Pressed plants: key to Australia's future

At the Natura Morta opening: Dr Tim Entwisle from the Botanic Gardens Trust (second on right) with NSW DPI's Dr Murray Fletcher, Mr Doug Hocking and Dr Nick Austin.
At the Natura Morta opening: Dr Tim Entwisle from the Botanic Gardens Trust (second on right) with NSW DPI's Dr Murray Fletcher, Mr Doug Hocking and Dr Nick Austin.

Collections of pressed plants, stuffed birds and pinned insects are a vast and rich resource whose full potential is yet to be realised, according to Dr Tim Entwisle, Executive Director of the Botanic Gardens Trust, Sydney.

Speaking at the opening of the Natura Morta exhibition in Sydney for National Science Week, Dr Entwisle described Australia’s biological collection totalling 50 million samples - each of them unique - as “a priceless asset”.

The exhibition comprises artwork by scientific illustrators EH Zeck and Margaret Senior, which is owned by the NSW Agricultural Scientific Collections Trust (ASCT).

Dr Entwisle, who is also a member of the ASCT, said most auditors either give biological collections arbitrary values based on “dubious assumptions” or say they have no reliable value.
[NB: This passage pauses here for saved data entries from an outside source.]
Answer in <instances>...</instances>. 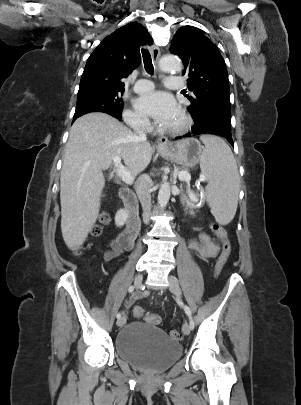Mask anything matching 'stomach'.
Wrapping results in <instances>:
<instances>
[{"label": "stomach", "mask_w": 301, "mask_h": 405, "mask_svg": "<svg viewBox=\"0 0 301 405\" xmlns=\"http://www.w3.org/2000/svg\"><path fill=\"white\" fill-rule=\"evenodd\" d=\"M202 145L194 138L184 139L169 144L166 148H159L158 152L166 158L185 167H194L198 164L202 155Z\"/></svg>", "instance_id": "1"}]
</instances>
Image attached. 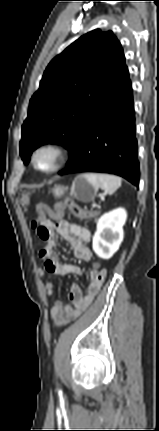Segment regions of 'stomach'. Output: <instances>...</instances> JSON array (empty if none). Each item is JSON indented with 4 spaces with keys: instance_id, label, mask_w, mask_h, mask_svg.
<instances>
[{
    "instance_id": "obj_1",
    "label": "stomach",
    "mask_w": 159,
    "mask_h": 431,
    "mask_svg": "<svg viewBox=\"0 0 159 431\" xmlns=\"http://www.w3.org/2000/svg\"><path fill=\"white\" fill-rule=\"evenodd\" d=\"M66 188L63 186H55L53 193L54 196L60 198L63 196ZM97 193V188L88 182L84 175L78 176L72 186V194L73 196L82 201V202H91L94 200ZM29 192H23L21 197V203L23 206H27L29 204Z\"/></svg>"
}]
</instances>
He says biological collections are of immense worth to scientists, farmers, bush regenerators – “anyone making decisions about our living environment”.

“They can’t be re-collected – and they include more than two centuries of scientific knowledge about the half million or so species that live in Australia.”

He said museums and herbaria had responded to community needs for better information on Australia’s living resources through initiatives such as the development of ‘virtual’ collections to “maximise the return from this priceless investment”.

This involved recording collections in databases and linking them through the internet, such that “the whole is greater than the sum of the parts”.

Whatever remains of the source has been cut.